PROBLEM TO WORK ON: Set the data down exactly as it stands, and keep its pictures out.

INPUT DATA:
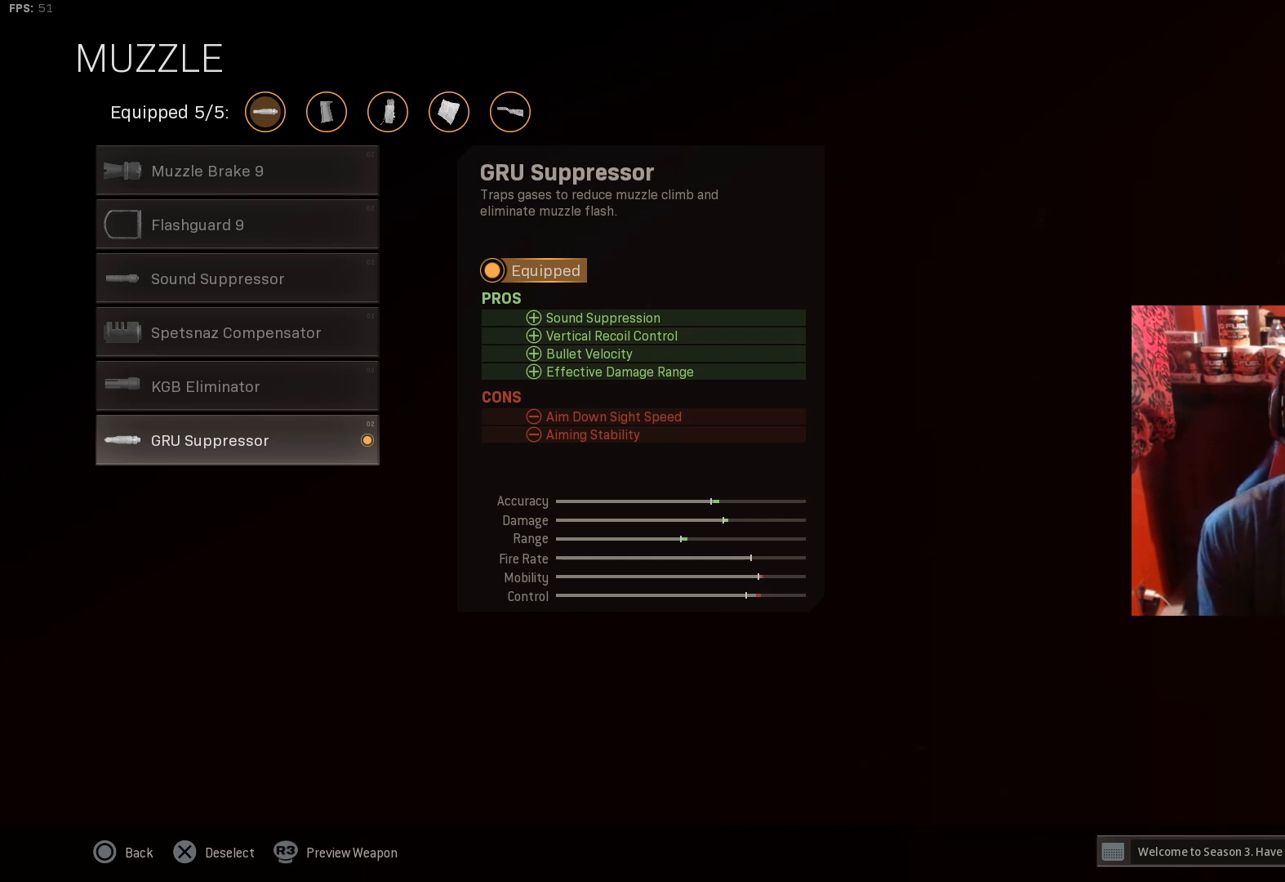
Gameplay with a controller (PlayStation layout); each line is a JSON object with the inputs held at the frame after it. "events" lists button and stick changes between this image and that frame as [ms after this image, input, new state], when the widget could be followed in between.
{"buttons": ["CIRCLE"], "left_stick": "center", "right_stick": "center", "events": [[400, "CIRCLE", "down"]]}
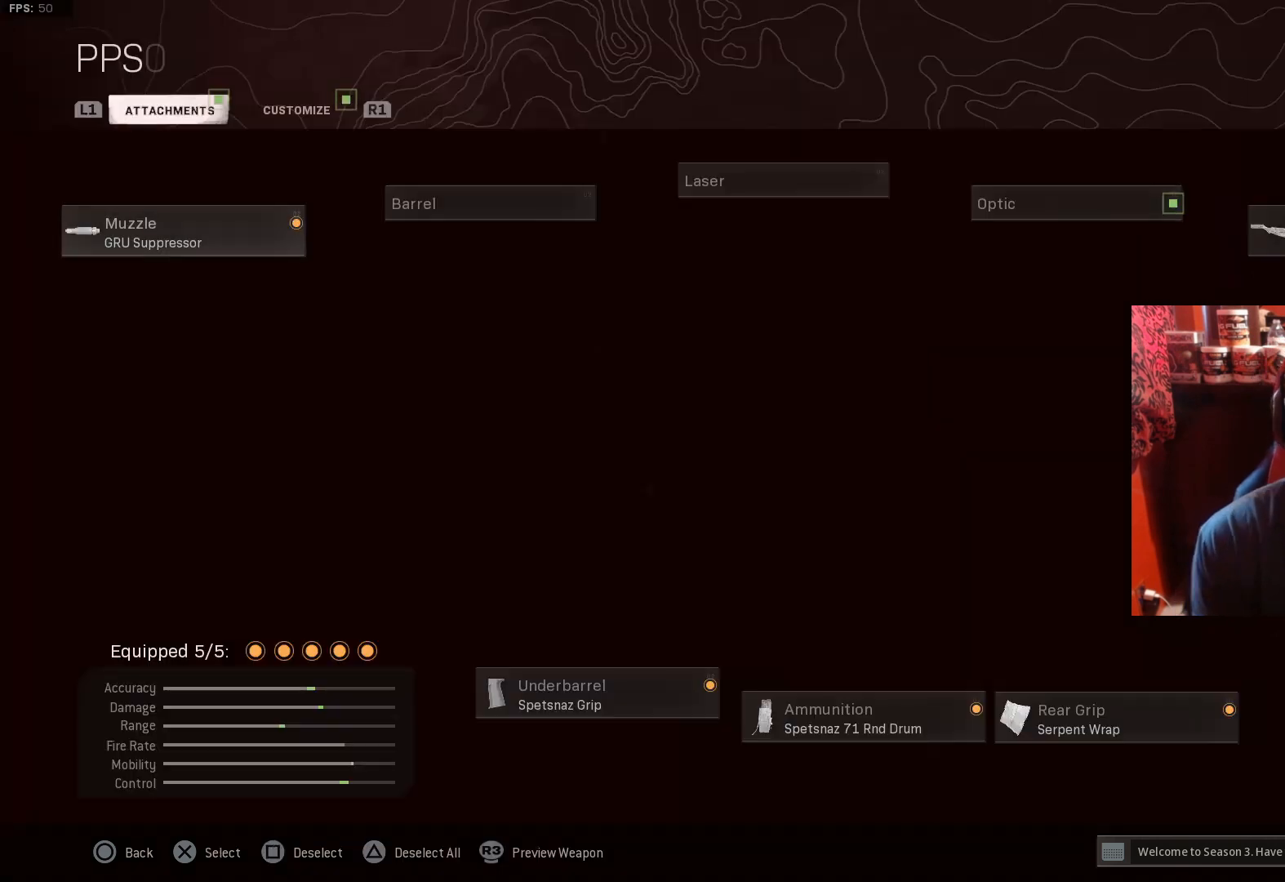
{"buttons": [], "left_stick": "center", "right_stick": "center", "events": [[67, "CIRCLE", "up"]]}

OUTPUT OF THE EXERCISE:
Gameplay with a controller (PlayStation layout); each line is a JSON object with the inputs held at the frame after it. "events" lists button and stick changes between this image and that frame as [ms after this image, input, new state], when the widget could be followed in between.
{"buttons": ["CIRCLE"], "left_stick": "center", "right_stick": "center", "events": [[400, "CIRCLE", "down"]]}
{"buttons": [], "left_stick": "center", "right_stick": "center", "events": [[67, "CIRCLE", "up"]]}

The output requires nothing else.